Friday, 7 October 2016

How To Meditate: A Beginner's Guide

By Sharee James


A regular meditation practice has been proven to help reduce stress, anxiety and worry and to help people feel calmer, happier and more productive. But a lot of people try meditation just once or twice and give up because they find it difficult or fail to experience any benefits straight away. And most novices are under the mistaken impression that they must be able to stop their thoughts if they are to meditate "properly" only to discover that trying to stop thoughts is both frustrating and impossible!

Please let me reassure you, you don't have to stop your thoughts! Meditation is actually really simple. There are thousands of meditation techniques out there (focusing on your breath, repeating a mantra in your mind, feeling the sensations in your body, gazing at a candle or a mandala). But basically there are just 2 steps to any meditation practice.

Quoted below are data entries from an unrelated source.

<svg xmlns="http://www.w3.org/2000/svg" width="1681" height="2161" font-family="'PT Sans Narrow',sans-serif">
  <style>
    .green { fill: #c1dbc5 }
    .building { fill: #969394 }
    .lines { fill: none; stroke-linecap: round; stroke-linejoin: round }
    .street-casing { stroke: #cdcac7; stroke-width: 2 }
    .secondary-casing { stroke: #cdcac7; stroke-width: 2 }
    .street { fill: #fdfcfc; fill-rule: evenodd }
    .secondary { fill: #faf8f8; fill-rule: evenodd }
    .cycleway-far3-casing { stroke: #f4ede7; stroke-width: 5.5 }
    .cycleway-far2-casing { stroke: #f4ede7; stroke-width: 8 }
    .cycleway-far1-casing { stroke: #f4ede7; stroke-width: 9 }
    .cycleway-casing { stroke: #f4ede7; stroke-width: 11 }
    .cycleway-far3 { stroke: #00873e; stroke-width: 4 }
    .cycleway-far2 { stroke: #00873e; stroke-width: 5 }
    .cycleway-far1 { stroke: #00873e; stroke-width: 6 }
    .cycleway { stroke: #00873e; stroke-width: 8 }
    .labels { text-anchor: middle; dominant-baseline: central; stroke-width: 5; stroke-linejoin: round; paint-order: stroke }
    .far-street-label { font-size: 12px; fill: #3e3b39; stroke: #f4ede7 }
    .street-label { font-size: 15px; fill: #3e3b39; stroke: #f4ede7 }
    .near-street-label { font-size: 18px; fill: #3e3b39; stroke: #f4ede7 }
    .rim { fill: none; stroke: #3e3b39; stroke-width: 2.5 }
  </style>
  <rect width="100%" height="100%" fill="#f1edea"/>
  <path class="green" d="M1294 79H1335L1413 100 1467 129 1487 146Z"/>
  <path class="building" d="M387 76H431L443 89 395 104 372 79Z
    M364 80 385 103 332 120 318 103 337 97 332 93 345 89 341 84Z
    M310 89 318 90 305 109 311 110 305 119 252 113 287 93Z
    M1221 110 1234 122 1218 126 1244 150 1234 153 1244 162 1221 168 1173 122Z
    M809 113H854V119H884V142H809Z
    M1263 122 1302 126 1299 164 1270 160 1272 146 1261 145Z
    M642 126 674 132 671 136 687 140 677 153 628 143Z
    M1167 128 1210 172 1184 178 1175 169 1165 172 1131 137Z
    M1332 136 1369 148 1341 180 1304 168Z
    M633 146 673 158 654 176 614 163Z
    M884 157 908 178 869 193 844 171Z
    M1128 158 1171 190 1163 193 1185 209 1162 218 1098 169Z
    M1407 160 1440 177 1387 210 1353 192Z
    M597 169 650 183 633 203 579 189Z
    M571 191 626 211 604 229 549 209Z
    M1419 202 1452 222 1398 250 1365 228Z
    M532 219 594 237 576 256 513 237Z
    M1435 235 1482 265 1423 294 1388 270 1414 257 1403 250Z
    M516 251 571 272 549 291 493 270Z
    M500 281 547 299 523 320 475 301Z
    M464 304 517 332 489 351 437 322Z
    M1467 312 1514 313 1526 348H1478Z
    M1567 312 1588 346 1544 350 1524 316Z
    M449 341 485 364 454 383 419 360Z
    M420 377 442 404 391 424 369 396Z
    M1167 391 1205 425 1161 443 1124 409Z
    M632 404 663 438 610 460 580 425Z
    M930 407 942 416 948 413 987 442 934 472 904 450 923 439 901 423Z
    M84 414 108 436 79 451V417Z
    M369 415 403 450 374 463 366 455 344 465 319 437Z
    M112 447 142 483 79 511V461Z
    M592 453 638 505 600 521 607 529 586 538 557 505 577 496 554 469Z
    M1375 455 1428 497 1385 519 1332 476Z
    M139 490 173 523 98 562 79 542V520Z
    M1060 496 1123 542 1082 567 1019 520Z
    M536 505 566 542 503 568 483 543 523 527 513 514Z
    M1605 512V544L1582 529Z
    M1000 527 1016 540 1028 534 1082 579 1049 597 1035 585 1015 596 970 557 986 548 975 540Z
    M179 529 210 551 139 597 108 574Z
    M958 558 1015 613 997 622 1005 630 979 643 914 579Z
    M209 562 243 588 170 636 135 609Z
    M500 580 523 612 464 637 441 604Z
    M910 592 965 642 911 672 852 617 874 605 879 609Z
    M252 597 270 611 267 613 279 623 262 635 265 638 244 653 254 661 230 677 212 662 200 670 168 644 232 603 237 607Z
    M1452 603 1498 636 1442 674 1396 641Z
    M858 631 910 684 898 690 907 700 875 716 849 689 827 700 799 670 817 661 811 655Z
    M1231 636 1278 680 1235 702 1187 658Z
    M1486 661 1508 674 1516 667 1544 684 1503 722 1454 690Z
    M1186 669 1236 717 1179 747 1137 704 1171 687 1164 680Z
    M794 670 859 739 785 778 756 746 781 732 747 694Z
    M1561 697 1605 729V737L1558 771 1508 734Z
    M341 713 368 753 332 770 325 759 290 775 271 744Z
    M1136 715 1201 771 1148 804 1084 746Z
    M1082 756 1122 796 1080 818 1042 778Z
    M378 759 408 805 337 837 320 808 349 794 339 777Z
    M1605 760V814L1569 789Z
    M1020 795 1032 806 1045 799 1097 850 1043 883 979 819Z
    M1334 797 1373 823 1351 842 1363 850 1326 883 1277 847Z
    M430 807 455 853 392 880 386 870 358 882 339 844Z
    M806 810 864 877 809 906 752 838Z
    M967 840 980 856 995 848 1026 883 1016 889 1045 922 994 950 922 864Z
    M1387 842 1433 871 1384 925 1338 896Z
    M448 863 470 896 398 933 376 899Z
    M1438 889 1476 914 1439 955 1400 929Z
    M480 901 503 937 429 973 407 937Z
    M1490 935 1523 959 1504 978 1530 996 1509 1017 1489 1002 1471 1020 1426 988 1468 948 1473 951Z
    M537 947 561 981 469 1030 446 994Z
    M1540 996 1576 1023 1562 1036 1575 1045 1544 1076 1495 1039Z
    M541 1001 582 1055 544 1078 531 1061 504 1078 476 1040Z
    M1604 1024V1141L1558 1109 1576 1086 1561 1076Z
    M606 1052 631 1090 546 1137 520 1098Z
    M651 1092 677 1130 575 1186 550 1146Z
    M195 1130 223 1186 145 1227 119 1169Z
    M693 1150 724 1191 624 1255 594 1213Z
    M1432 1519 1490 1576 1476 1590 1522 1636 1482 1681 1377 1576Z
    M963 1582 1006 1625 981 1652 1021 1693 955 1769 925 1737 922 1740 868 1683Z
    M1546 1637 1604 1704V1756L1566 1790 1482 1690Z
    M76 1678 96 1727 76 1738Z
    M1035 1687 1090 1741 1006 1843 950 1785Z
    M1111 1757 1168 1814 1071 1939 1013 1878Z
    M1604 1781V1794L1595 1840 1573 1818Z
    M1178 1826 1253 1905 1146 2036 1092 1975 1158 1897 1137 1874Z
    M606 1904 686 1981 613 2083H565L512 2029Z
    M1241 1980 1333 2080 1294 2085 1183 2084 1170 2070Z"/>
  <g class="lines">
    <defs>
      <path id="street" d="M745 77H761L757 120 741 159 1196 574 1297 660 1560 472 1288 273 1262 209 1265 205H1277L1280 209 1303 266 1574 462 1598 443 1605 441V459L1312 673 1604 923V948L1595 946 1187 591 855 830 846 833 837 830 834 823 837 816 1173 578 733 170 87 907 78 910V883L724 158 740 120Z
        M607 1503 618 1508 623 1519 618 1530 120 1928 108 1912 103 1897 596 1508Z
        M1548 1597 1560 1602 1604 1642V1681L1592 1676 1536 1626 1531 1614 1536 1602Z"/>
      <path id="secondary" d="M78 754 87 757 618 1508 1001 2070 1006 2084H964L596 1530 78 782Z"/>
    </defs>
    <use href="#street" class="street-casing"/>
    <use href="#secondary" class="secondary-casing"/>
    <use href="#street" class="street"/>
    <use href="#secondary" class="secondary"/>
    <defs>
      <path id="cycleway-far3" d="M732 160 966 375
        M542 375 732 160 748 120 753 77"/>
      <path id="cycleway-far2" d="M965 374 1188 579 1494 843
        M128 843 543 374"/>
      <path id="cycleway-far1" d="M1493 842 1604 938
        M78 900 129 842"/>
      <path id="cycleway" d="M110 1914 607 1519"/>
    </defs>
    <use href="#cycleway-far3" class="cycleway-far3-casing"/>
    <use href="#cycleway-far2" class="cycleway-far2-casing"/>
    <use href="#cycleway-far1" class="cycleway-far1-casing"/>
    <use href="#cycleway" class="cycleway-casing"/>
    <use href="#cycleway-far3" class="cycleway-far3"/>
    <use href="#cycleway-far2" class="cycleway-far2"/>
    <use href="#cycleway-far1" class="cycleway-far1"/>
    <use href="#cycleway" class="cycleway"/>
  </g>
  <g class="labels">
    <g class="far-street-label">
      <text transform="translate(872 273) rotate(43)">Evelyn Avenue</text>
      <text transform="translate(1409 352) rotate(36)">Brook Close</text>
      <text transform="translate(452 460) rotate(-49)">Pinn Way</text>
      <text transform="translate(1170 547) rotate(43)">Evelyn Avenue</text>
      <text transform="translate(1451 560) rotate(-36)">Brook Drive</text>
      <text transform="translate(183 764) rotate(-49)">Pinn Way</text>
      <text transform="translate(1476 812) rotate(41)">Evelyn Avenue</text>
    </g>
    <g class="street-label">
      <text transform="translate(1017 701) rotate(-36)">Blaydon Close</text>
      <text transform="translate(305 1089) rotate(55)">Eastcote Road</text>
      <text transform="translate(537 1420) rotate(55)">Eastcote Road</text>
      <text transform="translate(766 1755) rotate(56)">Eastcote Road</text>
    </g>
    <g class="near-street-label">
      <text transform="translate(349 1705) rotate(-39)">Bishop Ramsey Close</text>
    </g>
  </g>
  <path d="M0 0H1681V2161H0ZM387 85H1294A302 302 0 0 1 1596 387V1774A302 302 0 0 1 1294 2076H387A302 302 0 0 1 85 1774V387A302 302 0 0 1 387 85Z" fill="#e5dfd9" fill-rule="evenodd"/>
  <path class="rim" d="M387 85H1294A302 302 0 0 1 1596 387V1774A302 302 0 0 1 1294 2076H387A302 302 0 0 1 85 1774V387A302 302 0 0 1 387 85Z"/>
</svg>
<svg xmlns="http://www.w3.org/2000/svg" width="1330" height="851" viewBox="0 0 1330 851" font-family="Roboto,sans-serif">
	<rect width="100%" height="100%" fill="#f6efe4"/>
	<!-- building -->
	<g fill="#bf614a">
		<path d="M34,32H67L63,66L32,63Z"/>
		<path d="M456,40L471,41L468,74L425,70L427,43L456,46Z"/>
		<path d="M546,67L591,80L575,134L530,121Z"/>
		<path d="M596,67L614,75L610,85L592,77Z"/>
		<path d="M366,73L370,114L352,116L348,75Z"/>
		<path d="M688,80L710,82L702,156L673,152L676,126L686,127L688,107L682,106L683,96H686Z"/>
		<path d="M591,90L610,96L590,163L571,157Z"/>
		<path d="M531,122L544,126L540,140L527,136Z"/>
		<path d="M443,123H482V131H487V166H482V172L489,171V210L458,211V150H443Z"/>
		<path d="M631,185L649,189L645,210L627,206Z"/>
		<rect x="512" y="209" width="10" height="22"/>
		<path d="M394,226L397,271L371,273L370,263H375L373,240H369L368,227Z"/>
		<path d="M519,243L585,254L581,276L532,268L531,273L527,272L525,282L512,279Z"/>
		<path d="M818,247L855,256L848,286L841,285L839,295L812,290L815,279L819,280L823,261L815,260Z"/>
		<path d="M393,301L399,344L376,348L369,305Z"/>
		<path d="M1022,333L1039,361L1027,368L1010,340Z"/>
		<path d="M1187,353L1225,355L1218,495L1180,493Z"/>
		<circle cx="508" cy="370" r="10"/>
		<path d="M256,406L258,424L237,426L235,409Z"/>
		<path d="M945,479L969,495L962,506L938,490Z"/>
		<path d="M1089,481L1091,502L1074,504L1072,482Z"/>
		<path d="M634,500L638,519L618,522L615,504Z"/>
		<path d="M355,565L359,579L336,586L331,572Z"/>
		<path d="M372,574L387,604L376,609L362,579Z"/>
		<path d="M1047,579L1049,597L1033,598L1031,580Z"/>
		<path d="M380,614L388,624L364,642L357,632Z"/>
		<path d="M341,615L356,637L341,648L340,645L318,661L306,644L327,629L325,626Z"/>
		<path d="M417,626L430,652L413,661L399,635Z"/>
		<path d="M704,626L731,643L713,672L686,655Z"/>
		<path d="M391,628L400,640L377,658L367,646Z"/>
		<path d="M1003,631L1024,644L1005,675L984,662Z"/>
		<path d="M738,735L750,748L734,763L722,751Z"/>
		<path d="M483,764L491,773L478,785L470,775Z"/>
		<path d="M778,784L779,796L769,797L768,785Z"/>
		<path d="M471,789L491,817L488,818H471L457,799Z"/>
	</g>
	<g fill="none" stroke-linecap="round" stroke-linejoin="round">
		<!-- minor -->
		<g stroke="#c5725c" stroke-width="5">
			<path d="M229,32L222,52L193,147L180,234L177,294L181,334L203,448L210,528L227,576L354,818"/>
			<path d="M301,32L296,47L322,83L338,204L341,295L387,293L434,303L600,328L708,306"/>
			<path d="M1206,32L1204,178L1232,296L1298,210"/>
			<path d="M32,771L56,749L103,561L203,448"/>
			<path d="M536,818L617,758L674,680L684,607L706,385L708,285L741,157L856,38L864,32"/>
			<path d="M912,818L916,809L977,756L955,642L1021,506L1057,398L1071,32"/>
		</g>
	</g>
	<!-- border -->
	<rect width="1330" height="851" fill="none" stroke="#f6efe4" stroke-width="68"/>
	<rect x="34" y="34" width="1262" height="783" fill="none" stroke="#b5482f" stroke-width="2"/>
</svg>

To begin with, ones attention is brought to focus on an object of concentration, (such as the breath, mantra etc) and then, when the mind inevitably wanders OVER and OVER again, all that has to be done is to notice the mind has wandered and then patiently bring it back to the object of concentration. We do this each time we become aware that the mind has wandered.

With practice, instead of squelching your thoughts, you begin to hone your ability to not to get LOST in your thoughts or passively dragged along by the stream of your mindand you start to tap into a different aspect of the mind: awareness.

Most of us spend the majority of our daily lives caught up in our THINKING MIND rather than our aware mind, and our thinking mind is where we experience our stress, frustration and worry. The nature of the thinking mind is to chew on problems, create a lot of internal noise and fixate on the future or the past. Unfortunately, the present moment is never enough for the thinking mind, it is always searching for something better or different, which of course, is a recipe for unhappiness.

Conversely, the aware mind, is not bound to the past or the future, but the experience of here and now. This leads to surrender, satisfaction and peace because it seeks nothing, it simply experiences the moment as it is. Regular meditation practice develops your mind's ability to slip into the state of awareness more easily, and gradually, this awareness starts to affect your everyday life in positive ways.

The benefits of meditation become more pronounced with regular practice, at least 10 to 20 minutes per day. So many areas of your life can change for the better: increased focus is a boon to your work life, increased compassion improves relationships and the new ability to be more self-aware means you can make healthier, more conscious choices for yourself. Your resilience and ability to cope with stress, anxiety or depression becomes stronger. And most importantly, being able to live in the present moment means you can truly enjoy all that your life has to offer.